As McPhail put it, Home Depot is “seeing interest rates sort of weigh on the mind of customers.” But it’s not necessarily because consumers can’t afford to fund their home improvement projects. Instead it’s a “deferral mindset,” he said.
“Well, interest rates are coming down soon,” he said. “Our customers tell us, ‘Hey, with that in mind, with that on the horizon, we’re just going to wait.”
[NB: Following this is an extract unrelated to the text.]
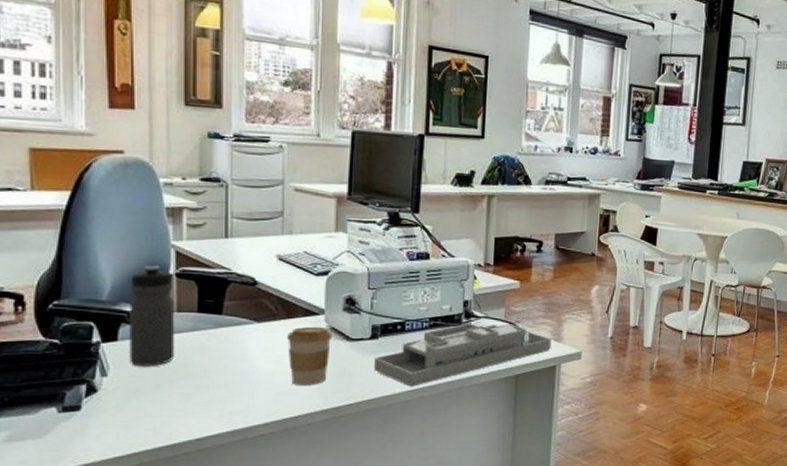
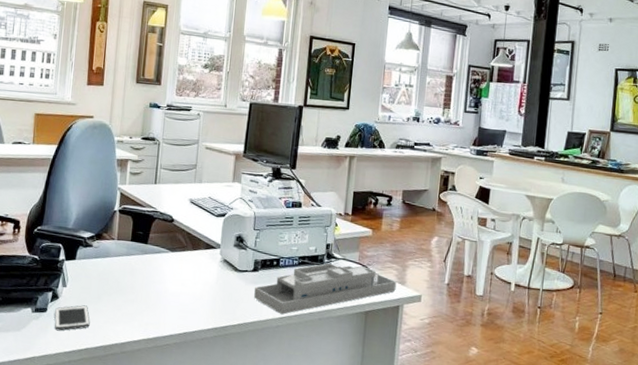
cell phone: none [94,397,148,433] -> present [54,305,90,331]
water bottle: present [128,265,175,366] -> none [82,202,117,282]
coffee cup: present [286,326,333,385] -> none [191,257,225,307]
Low turnover rate: The upside is that macroeconomic trends might be turning in Home Depot’s favor. Decker explained that staying home during the Covid-19 lockdowns pulled demand forward on certain “big-ticket items” such as grills and patio sets, which has led to lower sales in those categories—but now that effect is “lapping.”
In addition, the US housing turnover rate in the last year and a half has dropped significantly, with one recent report from Redfin showing that the typical US homeowner has spent 11.9 years in their home, up from 6.5 years 20 years ago.
Decker said historically the housing turnover rate has not been a “huge driver of demand,” but that such low rates during the early months of the pandemic represented a “newer hurricane” impacting the business that “we don’t see going much longer.”